--- START OF SELECTED EXTRACT ---

Federal authorities are investigating attacks across multiple states over the past week as part of what officials and analysts described as an elevated terrorism threat, unfolding while the United States remains embroiled in the Iran war and while counterterrorism functions at the FBI and Department of Justice have been disrupted by firings and resignations. In New York City, federal authorities said two men inspired by the Islamic State brought homemade bombs to a far-right protest outside the mayoral mansion. In Michigan, a naturalized citizen from Lebanon rammed his vehicle into a synagogue near Detroit, where he was shot at by security before he shot himself. In Virginia, an attacker who had been previously imprisoned on a terrorism conviction opened fire in a university classroom after officials said he was heard yelling “Allahu akbar,” and the suspect was killed by students.
The sequence of incidents has prompted concerns that U.S. counterterrorism capabilities may be strained. The AP report said the firings and resignations, along with resource and personnel diversion over the previous year toward other priorities, have contributed to worries about whether the system can spot and disrupt a potential surge in threats. Frank Montoya, a retired senior FBI official, said in an interview that “So much experience has been decimated from the ranks,” and described how “The folks that were best positioned to get to the bottom of it before something really bad happened” are no longer with the government, leaving less experienced personnel “starting from way behind.”

--- END OF SELECTED EXTRACT ---

SHORT EXERCISE 1 –
Reproduce every line of the pose and dot-position records below without any change.

--- START OF LISTED RECORDS ---

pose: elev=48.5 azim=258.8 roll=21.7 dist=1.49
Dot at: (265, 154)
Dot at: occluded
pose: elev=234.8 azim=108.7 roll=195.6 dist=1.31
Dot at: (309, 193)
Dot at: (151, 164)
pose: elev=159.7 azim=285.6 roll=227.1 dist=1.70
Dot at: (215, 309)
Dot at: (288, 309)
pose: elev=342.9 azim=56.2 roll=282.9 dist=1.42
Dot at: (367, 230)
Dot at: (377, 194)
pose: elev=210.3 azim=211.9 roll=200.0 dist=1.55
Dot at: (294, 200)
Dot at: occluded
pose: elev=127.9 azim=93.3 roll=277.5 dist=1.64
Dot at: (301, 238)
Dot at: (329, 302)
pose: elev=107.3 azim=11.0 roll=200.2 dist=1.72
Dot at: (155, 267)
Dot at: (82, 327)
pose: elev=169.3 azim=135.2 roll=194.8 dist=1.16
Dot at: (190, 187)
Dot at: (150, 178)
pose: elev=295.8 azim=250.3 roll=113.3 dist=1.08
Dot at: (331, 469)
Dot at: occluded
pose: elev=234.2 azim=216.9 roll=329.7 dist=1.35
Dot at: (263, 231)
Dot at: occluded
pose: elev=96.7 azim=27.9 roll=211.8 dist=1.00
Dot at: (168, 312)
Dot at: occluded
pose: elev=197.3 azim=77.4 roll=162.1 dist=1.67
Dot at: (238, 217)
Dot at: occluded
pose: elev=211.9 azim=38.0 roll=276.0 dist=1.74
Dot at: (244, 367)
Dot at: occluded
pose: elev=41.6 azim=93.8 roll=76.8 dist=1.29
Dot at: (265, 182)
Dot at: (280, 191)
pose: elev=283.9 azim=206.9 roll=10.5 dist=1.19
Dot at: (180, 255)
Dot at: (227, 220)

--- END OF LISTED RECORDS ---

SHORT EXERCISE 2 –
Continue the article above on the heightened U.S. terrorism threat, starting after its final sentence.

ANSWER 1 –
pose: elev=48.5 azim=258.8 roll=21.7 dist=1.49
Dot at: (265, 154)
Dot at: occluded
pose: elev=234.8 azim=108.7 roll=195.6 dist=1.31
Dot at: (309, 193)
Dot at: (151, 164)
pose: elev=159.7 azim=285.6 roll=227.1 dist=1.70
Dot at: (215, 309)
Dot at: (288, 309)
pose: elev=342.9 azim=56.2 roll=282.9 dist=1.42
Dot at: (367, 230)
Dot at: (377, 194)
pose: elev=210.3 azim=211.9 roll=200.0 dist=1.55
Dot at: (294, 200)
Dot at: occluded
pose: elev=127.9 azim=93.3 roll=277.5 dist=1.64
Dot at: (301, 238)
Dot at: (329, 302)
pose: elev=107.3 azim=11.0 roll=200.2 dist=1.72
Dot at: (155, 267)
Dot at: (82, 327)
pose: elev=169.3 azim=135.2 roll=194.8 dist=1.16
Dot at: (190, 187)
Dot at: (150, 178)
pose: elev=295.8 azim=250.3 roll=113.3 dist=1.08
Dot at: (331, 469)
Dot at: occluded
pose: elev=234.2 azim=216.9 roll=329.7 dist=1.35
Dot at: (263, 231)
Dot at: occluded
pose: elev=96.7 azim=27.9 roll=211.8 dist=1.00
Dot at: (168, 312)
Dot at: occluded
pose: elev=197.3 azim=77.4 roll=162.1 dist=1.67
Dot at: (238, 217)
Dot at: occluded
pose: elev=211.9 azim=38.0 roll=276.0 dist=1.74
Dot at: (244, 367)
Dot at: occluded
pose: elev=41.6 azim=93.8 roll=76.8 dist=1.29
Dot at: (265, 182)
Dot at: (280, 191)
pose: elev=283.9 azim=206.9 roll=10.5 dist=1.19
Dot at: (180, 255)
Dot at: (227, 220)

ANSWER 2 –
The FBI did not comment on personnel numbers and decisions but said “agents and staff are dedicated professionals working around the clock to defend the homeland and crush violent crime.” The bureau added that it “continuously assesses and realigns our resources to ensure the safety of the American people,” in a statement included in the AP reporting. In parallel, the Justice Department’s National Security Division, established in 2006 to address terrorism, espionage and other threats, has faced internal reassignment and turnover. The AP report said that in the last year, some division lawyers were assigned to review Jeffrey Epstein files to prepare them for release, and that prosecutors and senior leadership in sections dedicated to counterterrorism and counterintelligence have seen departures.
The AP report also set the attacks against a broader terrorism assessment that ties risk to Iran’s history while noting uncertainty about explicit motivation. Iran has vowed revenge for the U.S. and Israel killing of Supreme Leader Ayatollah Ali Khamenei, and the Iranian government has long professed determination to carry out violence on American soil, according to the AP summary. The report pointed to past plots, including a disrupted murder-for-hire plot targeting former national security adviser John Bolton in response to the 2020 assassination of Gen. Qassem Soleimani. Separately, the AP said a Pakistani business owner who claimed he was acting on instructions from a contact in Iran’s paramilitary Revolutionary Guard was convicted in New York last week of trying to hire hit men in 2024 for assassination plots targeting public figures, including President Donald Trump, who was then running for president.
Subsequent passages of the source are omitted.